Typhoon Shanshan drenches Japan, prompting landslide and flood alerts

By Reuters
August 31, 2024
A house damaged by strong winds caused by Typhoon Shanshan is seen in Miyazaki, southwestern Japan, August 29, 2024. — Reuters
A house damaged by strong winds caused by Typhoon Shanshan is seen in Miyazaki, southwestern Japan, August 29, 2024. — Reuters

FUKUOKA/YUFU, Japan: Typhoon Shanshan soaked large swathes of Japan with torrential rain on Friday, prompting warnings for flooding and landslides hundreds of miles from the storm’s centre, halting travel services and shutting production at major factories.

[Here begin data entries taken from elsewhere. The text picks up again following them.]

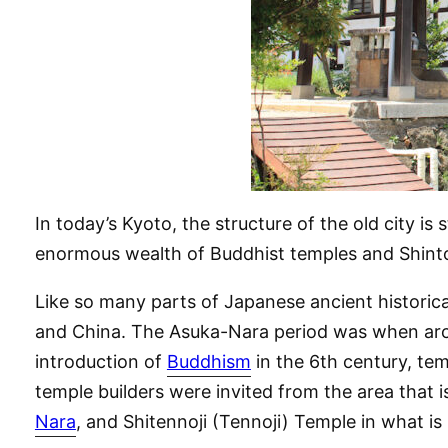
In today’s Kyoto, the structure of the old city is 
enormous wealth of Buddhist temples and Shinto s
Like so many parts of Japanese ancient historica
and China. The Asuka-Nara period was when arch
introduction of
Buddhism
in the 6th century, tem
temple builders were invited from the area that 
Nara
, and Shitennoji (Tennoji) Temple in what i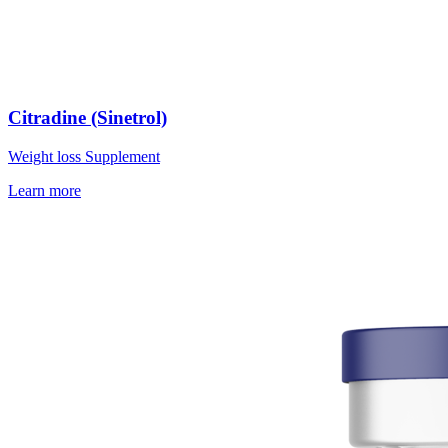
Citradine (Sinetrol)
Weight loss Supplement
Learn more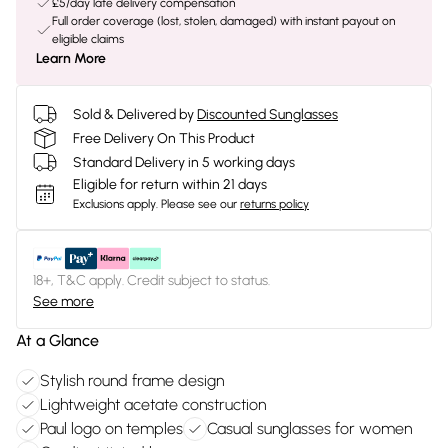
£5/day late delivery compensation
Full order coverage (lost, stolen, damaged) with instant payout on
eligible claims
Learn More
Sold & Delivered by
Discounted Sunglasses
Free Delivery On This Product
Standard Delivery in 5 working days
Eligible for return within 21 days
Exclusions apply.
Please see our
returns policy
18+, T&C apply. Credit subject to status.
See more
At a Glance
Stylish round frame design
Lightweight acetate construction
Paul logo on temples
Casual sunglasses for women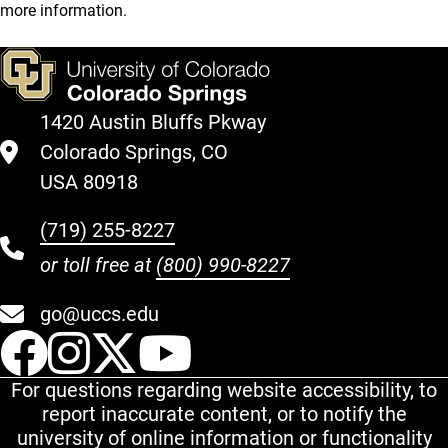
more information.
1420 Austin Bluffs Pkway
Colorado Springs, CO
USA 80918
(719) 255-8227
or toll free at
(800) 990-8227
go@uccs.edu
UCCS Facebook
UCCS Instagram
UCCS Twitter
UCCS YouT
For questions regarding website accessibility, to
report inaccurate content, or to notify the
university of online information or functionality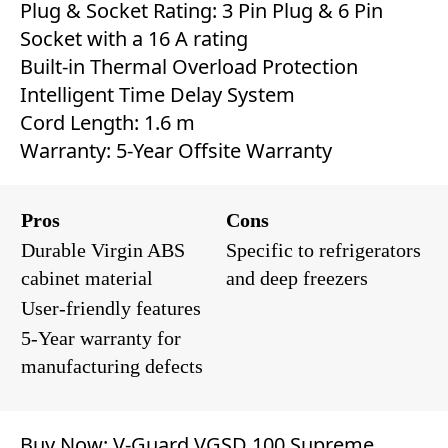
Plug & Socket Rating: 3 Pin Plug & 6 Pin
Socket with a 16 A rating
Built-in Thermal Overload Protection
Intelligent Time Delay System
Cord Length: 1.6 m
Warranty: 5-Year Offsite Warranty
Pros
Cons
Durable Virgin ABS
Specific to refrigerators
cabinet material
and deep freezers
User-friendly features
5-Year warranty for
manufacturing defects
Buy Now:
V-Guard VGSD 100 Supreme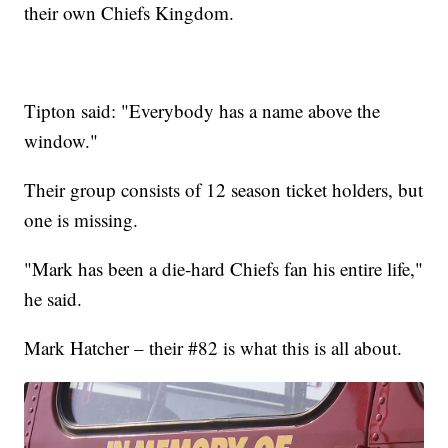
their own Chiefs Kingdom.
Tipton said: "Everybody has a name above the
window."
Their group consists of 12 season ticket holders, but
one is missing.
"Mark has been a die-hard Chiefs fan his entire life,"
he said.
Mark Hatcher – their #82 is what this is all about.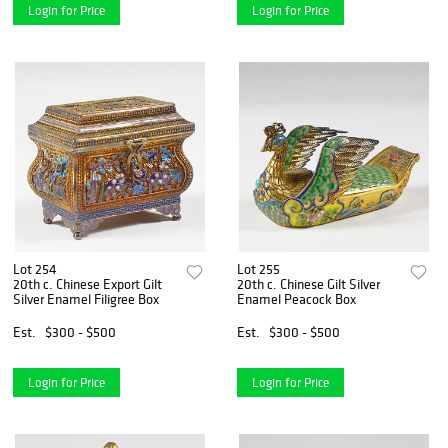
Login for Price
Login for Price
Lot 254
Lot 255
20th c. Chinese Export Gilt
20th c. Chinese Gilt Silver
Silver Enamel Filigree Box
Enamel Peacock Box
Est.
$300 - $500
Est.
$300 - $500
Login for Price
Login for Price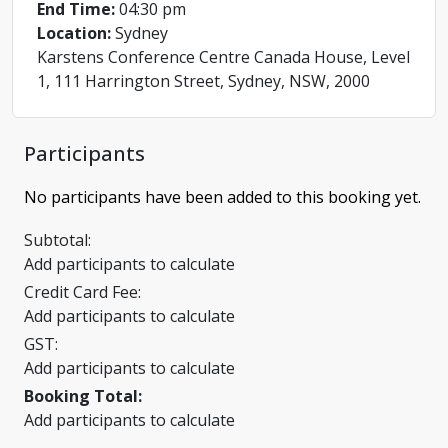
End Time:
04:30 pm
Location:
Sydney
Karstens Conference Centre Canada House, Level
1, 111 Harrington Street, Sydney, NSW, 2000
Participants
No participants have been added to this booking yet.
Subtotal:
Add participants to calculate
Credit Card Fee:
Add participants to calculate
GST:
Add participants to calculate
Booking Total:
Add participants to calculate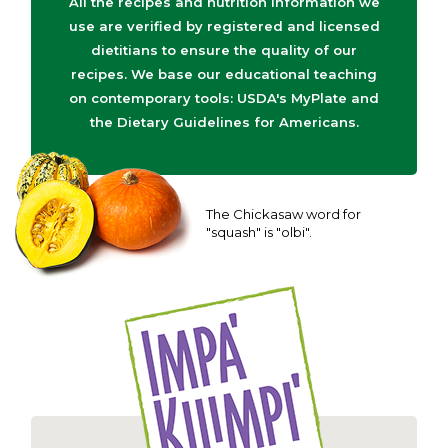
All the recipes and nutrition information we
use are verified by registered and licensed
dietitians to ensure the quality of our
recipes. We base our educational teaching
on contemporary tools: USDA's MyPlate and
the Dietary Guidelines for Americans.
The Chickasaw word for
"squash" is "olbi".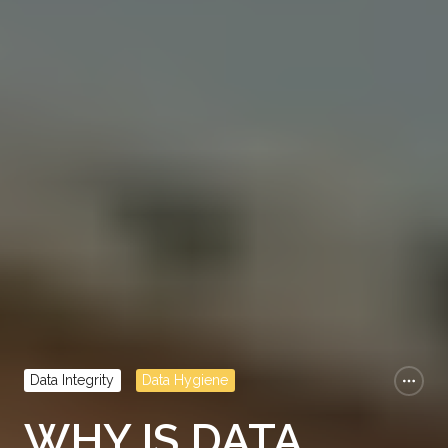
Data Integrity
Data Hygiene
WHY IS DATA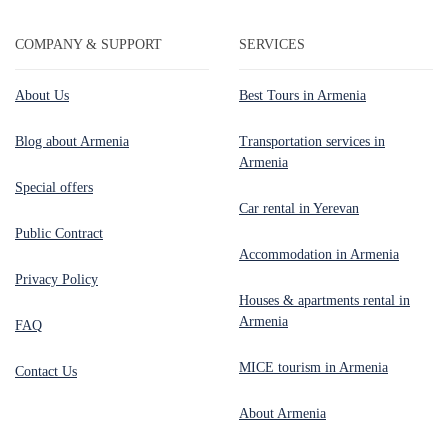
COMPANY & SUPPORT
SERVICES
About Us
Best Tours in Armenia
Blog about Armenia
Transportation services in
Armenia
Special offers
Car rental in Yerevan
Public Contract
Accommodation in Armenia
Privacy Policy
Houses & apartments rental in
Armenia
FAQ
MICE tourism in Armenia
Contact Us
About Armenia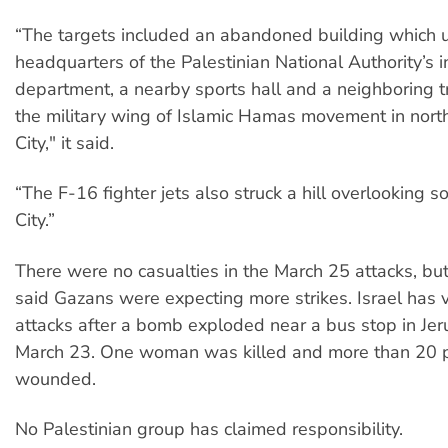
“The targets included an abandoned building which 
headquarters of the Palestinian National Authority’s i
department, a nearby sports hall and a neighboring t
the military wing of Islamic Hamas movement in nor
City," it said.
“The F-16 fighter jets also struck a hill overlooking 
City.”
There were no casualties in the March 25 attacks, b
said Gazans were expecting more strikes. Israel has 
attacks after a bomb exploded near a bus stop in Je
March 23. One woman was killed and more than 20 
wounded.
No Palestinian group has claimed responsibility.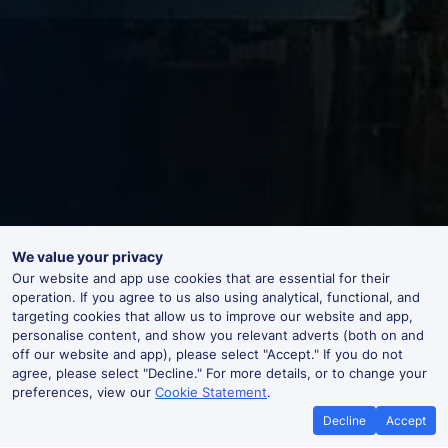
We value your privacy
Our website and app use cookies that are essential for their
operation. If you agree to us also using analytical, functional, and
targeting cookies that allow us to improve our website and app,
personalise content, and show you relevant adverts (both on and
off our website and app), please select "Accept." If you do not
agree, please select "Decline." For more details, or to change your
preferences, view our
Cookie Statement
.
Decline
Accept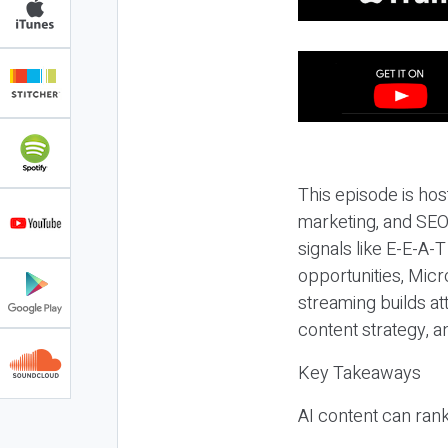
This episode is hos
marketing, and SEO,
signals like E-E-A-
opportunities, Micr
streaming builds at
content strategy, 
Key Takeaways
AI content can rank,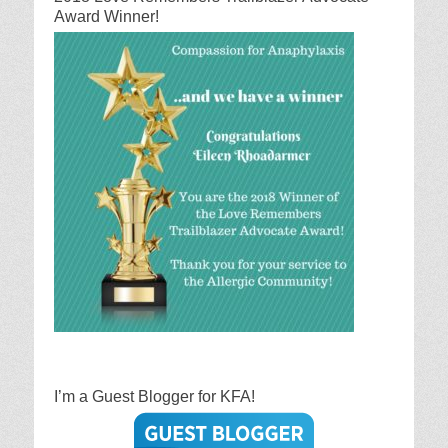
Award Winner!
I’m a Guest Blogger for KFA!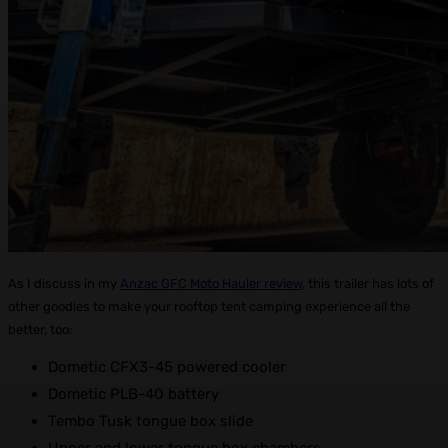
As I discuss in my
Anzac GFC Moto Hauler review
, this trailer has lots of
other goodies to make your rooftop tent camping experience all the
better, too:
Dometic CFX3-45 powered cooler
Dometic PLB-40 battery
Tembo Tusk tongue box slide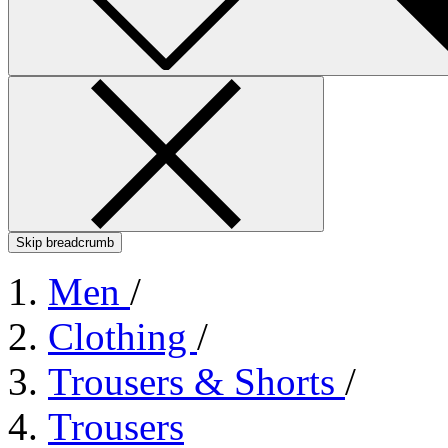
Skip breadcrumb
Men
/
Clothing
/
Trousers & Shorts
/
Trousers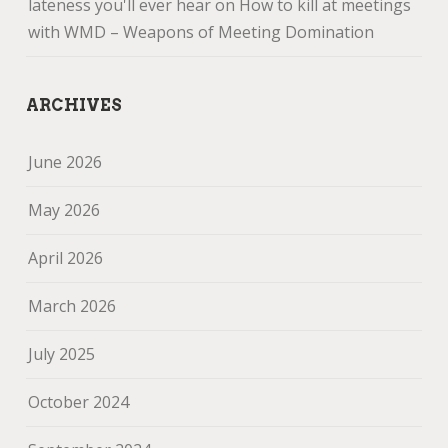
lateness you'll ever hear
on
How to kill at meetings
with WMD – Weapons of Meeting Domination
ARCHIVES
June 2026
May 2026
April 2026
March 2026
July 2025
October 2024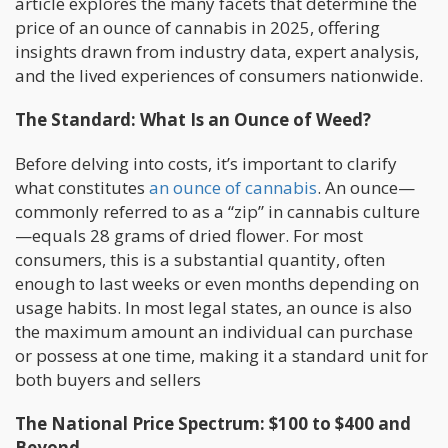
article explores the many facets that determine the
price of an ounce of cannabis in 2025, offering
insights drawn from industry data, expert analysis,
and the lived experiences of consumers nationwide.
The Standard: What Is an Ounce of Weed?
Before delving into costs, it’s important to clarify
what constitutes
an ounce of cannabis
. An ounce—
commonly referred to as a “zip” in cannabis culture
—equals 28 grams of dried flower. For most
consumers, this is a substantial quantity, often
enough to last weeks or even months depending on
usage habits. In most legal states, an ounce is also
the maximum amount an individual can purchase
or possess at one time, making it a standard unit for
both buyers and sellers
The National Price Spectrum: $100 to $400 and
Beyond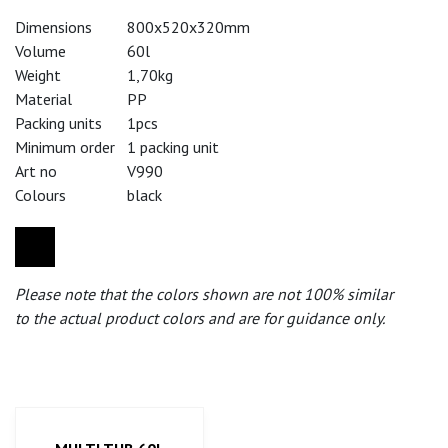
Dimensions
800x520x320mm
Volume
60l
Weight
1,70kg
Material
PP
Packing units
1pcs
Minimum order
1 packing unit
Art no
V990
Colours
black
Please note that the colors shown are not 100% similar
to the actual product colors and are for guidance only.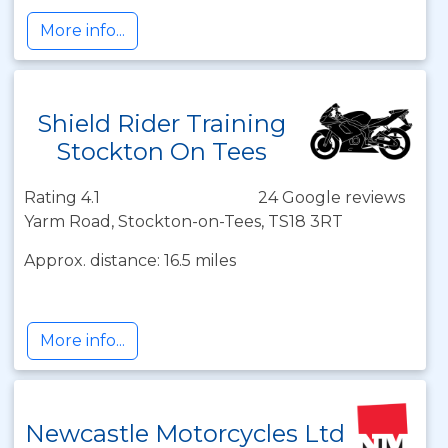
More info...
Shield Rider Training
Stockton On Tees
Rating 4.1
24 Google reviews
Yarm Road, Stockton-on-Tees, TS18 3RT
Approx. distance: 16.5 miles
More info...
Newcastle Motorcycles Ltd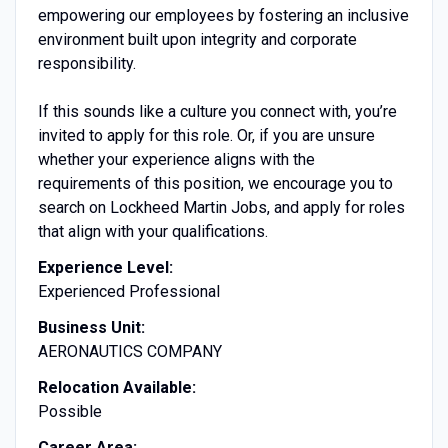
empowering our employees by fostering an inclusive
environment built upon integrity and corporate
responsibility.
If this sounds like a culture you connect with, you’re
invited to apply for this role. Or, if you are unsure
whether your experience aligns with the
requirements of this position, we encourage you to
search on Lockheed Martin Jobs, and apply for roles
that align with your qualifications.
Experience Level:
Experienced Professional
Business Unit:
AERONAUTICS COMPANY
Relocation Available:
Possible
Career Area:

At least four people have been killed and 99 injured in storm-related incidents in recent days, according to the disaster management agency.

In the southwestern region of Kyushu, where the storm that authorities say could be one of the strongest ever to hit the region made landfall on Thursday, residents were surveying the damage after a night of heavy rain and severe winds.

Yu Fukuda, 67, who runs a fish farm and adjoining restaurant in the resort town of Yufu in Oita prefecture said she arrived on Friday morning to find flood waters one-metre high had inundated the building.

“There were streaks on the windows and everywhere there were marks from mud and dirt, so I could tell how high the water had risen. I felt very sad,” she told Reuters as her staff and relatives cleared the debris of fishing nets and dead fish.

“I wish the typhoon had just passed quickly, but it stayed around here for a long time,” she said.

Bringing gusts of up to 50 metres per second, strong enough to blow over moving trucks, the typhoon was near the coastal city of Matsuyama in Ehime Prefecture at 3:45 pm (2345 GMT) and moving east, according to authorities.